Just last night we had two visitors from China, colleagues of mine in Shanghai, they flew here just to see me, and they flew back the next morning. They cannot get enough coins in China; they are buying everything back that came here when the people in China could not buy their own coins. Next weekend I have more visitors coming. Coin shows, which have been all over America, are now appearing all over the world. There are now major coin shows in gathering marts in Singapore, Tokyo, Beijing, Hong Kong. It used to be once a year, now it is three, four times a year. Big auctions that used to be held in the United States are now organizing in Hong Kong and other countries.

So we are seeing a movement back in the opposite direction and it is sad [for the US market]

On The Importance of Physical Form

Chris Martenson: So you mentioned refinery problems. What is a refinery problem?

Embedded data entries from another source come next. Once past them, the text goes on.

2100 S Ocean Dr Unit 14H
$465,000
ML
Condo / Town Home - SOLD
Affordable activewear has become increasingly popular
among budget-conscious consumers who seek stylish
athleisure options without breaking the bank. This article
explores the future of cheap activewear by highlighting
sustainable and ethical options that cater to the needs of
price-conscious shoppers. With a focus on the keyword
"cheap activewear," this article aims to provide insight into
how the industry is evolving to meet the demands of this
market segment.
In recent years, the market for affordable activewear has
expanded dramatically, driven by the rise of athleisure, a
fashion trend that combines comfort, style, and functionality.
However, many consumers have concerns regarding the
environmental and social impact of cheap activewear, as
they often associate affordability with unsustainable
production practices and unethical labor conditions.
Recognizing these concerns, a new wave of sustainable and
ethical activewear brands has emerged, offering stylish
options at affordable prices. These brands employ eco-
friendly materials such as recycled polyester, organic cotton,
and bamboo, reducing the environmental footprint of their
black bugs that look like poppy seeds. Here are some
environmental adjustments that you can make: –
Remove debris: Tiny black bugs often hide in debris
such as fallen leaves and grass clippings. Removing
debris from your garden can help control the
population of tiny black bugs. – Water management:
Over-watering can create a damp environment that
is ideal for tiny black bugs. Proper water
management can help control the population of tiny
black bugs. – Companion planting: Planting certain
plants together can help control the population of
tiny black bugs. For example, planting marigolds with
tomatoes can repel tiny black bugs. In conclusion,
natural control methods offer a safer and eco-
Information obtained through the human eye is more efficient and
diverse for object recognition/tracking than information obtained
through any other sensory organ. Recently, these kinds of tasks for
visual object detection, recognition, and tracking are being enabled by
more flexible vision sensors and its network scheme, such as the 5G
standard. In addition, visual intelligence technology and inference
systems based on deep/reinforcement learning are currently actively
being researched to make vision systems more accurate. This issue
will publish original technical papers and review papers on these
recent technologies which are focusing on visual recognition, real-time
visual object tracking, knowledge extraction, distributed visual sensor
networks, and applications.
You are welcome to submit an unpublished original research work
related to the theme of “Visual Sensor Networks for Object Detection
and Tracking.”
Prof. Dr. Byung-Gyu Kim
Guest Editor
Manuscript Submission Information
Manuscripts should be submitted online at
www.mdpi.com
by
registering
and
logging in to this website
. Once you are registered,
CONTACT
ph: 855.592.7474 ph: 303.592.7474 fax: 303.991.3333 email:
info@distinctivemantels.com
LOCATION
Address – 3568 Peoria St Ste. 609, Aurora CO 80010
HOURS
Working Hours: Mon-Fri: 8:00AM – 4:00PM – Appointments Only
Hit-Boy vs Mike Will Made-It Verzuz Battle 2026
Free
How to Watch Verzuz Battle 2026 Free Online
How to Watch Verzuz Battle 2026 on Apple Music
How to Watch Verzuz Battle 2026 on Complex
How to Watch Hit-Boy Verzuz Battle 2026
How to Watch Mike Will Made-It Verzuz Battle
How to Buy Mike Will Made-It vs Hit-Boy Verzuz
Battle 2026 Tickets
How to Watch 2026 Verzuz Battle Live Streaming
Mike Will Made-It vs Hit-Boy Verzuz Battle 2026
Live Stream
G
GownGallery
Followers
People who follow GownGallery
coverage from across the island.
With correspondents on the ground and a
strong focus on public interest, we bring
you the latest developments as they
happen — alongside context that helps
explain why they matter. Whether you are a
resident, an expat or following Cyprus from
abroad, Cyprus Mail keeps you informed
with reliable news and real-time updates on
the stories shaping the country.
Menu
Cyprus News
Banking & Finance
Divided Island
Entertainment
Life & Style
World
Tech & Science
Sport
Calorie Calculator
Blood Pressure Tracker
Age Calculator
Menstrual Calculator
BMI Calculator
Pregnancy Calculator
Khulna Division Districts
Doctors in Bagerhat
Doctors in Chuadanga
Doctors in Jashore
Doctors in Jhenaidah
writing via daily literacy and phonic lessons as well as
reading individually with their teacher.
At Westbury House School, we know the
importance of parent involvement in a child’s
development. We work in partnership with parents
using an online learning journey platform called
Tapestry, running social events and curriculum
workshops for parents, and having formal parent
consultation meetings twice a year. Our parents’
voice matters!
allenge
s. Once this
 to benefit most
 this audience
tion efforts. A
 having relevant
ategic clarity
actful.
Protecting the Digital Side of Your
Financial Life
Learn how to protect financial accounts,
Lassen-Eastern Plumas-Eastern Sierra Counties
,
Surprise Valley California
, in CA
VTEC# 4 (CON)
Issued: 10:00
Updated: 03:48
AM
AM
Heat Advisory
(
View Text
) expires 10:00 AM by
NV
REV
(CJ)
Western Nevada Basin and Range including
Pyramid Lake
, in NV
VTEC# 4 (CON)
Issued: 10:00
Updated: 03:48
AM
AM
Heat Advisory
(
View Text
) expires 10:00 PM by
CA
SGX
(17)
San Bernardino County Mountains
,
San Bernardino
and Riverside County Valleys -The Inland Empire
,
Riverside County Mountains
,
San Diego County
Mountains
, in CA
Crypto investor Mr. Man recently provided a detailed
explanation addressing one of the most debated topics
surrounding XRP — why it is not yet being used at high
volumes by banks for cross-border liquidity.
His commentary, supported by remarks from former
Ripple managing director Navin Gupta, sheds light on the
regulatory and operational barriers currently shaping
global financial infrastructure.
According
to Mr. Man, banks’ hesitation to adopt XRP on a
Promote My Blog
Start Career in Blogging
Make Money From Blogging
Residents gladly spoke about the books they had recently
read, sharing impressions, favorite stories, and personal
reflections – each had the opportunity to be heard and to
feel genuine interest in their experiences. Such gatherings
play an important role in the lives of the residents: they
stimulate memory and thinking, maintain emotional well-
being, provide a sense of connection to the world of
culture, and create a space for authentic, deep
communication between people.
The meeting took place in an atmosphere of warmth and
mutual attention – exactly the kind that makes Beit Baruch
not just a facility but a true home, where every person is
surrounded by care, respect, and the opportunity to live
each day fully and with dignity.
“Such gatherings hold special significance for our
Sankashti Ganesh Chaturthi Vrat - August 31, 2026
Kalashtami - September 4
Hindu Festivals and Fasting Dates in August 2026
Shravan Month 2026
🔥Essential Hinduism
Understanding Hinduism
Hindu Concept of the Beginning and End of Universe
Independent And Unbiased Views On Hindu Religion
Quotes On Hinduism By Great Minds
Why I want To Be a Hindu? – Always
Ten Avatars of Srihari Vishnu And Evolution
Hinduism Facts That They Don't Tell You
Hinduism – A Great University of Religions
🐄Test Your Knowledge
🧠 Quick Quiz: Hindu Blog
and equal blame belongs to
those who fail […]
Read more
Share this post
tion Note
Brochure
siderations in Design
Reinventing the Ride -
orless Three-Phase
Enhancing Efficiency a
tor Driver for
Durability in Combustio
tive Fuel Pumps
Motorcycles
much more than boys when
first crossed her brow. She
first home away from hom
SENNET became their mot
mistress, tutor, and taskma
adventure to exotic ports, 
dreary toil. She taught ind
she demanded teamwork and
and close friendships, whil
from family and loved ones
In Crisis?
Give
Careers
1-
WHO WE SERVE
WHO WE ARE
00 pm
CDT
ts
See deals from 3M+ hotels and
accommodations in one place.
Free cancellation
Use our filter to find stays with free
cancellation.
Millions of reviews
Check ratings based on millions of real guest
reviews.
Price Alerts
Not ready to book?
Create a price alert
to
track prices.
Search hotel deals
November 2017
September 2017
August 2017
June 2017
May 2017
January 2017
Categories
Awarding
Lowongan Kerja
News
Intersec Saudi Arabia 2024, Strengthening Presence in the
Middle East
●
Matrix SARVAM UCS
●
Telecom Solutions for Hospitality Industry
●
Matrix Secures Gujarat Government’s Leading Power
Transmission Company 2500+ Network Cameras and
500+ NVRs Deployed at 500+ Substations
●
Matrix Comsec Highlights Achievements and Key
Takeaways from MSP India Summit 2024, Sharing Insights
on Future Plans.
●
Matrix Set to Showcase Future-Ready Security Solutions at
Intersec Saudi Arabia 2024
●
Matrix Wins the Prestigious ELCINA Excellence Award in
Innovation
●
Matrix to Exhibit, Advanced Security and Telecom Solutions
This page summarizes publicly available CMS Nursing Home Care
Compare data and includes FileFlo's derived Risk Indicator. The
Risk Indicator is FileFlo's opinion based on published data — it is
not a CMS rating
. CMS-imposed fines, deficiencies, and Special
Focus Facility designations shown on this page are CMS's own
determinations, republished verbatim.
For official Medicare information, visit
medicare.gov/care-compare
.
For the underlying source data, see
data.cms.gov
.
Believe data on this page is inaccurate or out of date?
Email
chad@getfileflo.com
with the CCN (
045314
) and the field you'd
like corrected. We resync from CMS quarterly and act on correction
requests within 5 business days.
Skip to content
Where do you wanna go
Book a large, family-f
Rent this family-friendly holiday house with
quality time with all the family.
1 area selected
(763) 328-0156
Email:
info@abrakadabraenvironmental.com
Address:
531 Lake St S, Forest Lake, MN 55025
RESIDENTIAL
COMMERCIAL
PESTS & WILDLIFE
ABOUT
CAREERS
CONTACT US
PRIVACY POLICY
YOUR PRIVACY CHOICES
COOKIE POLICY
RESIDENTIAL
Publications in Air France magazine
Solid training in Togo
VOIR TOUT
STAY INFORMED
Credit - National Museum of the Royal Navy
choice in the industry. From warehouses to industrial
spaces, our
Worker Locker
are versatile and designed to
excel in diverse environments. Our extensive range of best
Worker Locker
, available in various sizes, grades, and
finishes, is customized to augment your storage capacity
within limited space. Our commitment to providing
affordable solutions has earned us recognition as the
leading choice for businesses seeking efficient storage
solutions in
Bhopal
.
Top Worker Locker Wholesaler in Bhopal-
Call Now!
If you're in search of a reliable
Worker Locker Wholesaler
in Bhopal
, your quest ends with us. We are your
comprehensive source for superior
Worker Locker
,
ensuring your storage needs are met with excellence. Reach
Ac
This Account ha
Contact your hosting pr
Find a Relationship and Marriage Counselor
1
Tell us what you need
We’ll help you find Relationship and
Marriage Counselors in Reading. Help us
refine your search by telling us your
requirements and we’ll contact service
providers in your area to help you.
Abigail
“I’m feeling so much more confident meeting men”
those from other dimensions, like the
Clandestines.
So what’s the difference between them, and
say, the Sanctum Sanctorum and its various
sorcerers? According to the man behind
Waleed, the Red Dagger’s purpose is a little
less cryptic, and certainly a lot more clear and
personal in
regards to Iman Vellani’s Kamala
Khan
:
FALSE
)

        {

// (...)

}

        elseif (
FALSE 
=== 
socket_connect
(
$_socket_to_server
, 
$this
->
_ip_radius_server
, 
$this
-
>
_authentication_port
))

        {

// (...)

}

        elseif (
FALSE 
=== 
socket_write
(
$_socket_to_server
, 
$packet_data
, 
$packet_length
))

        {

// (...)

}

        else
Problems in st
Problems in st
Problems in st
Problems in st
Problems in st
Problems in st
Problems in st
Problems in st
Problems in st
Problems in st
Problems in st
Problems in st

Robert Mish: A refinery problem is where dealer buys the scrap gold and the scrap silver and his refiner cannot get it processed for several weeks or months. And that squeezes his cash flow so he has to pay less and less to the public.

Chris Martenson: So if I walk in with a bag of junk silver, it is 90% silver, it has always been trading well. But if we are in a real heyday, your refiner says "I am backed up 11 weeks. I can take that in 11 weeks". Meanwhile prices are gyrating. You are going to look at me and say what?

Robert Mish: I am going to say "Mr. Martenson, I wish you had come in here with pure tradable silver or something that is exchange ready."

The marketplace determines the choice for medium of exchange. If you have silver in any other form; if it is in odd form such as coins, broken spoons and knives, or whatever and I have to have it refined in order to get it back in a marketable form, it is going to suffer a discount. And that discount is going to be greater the longer it takes to turn that around.

Chris Martenson: So anything that has to cycle through a refinery has that refinery risk. What was the discount that got applied at its most maximum in the 1980’s?

Robert Mish: In the 1980s, when we were about eight weeks backlogged and not everyone even had a refiner relationship and had to rely on other dealers who did, it got to about a 30% discount for having the wrong form of silver versus the right form.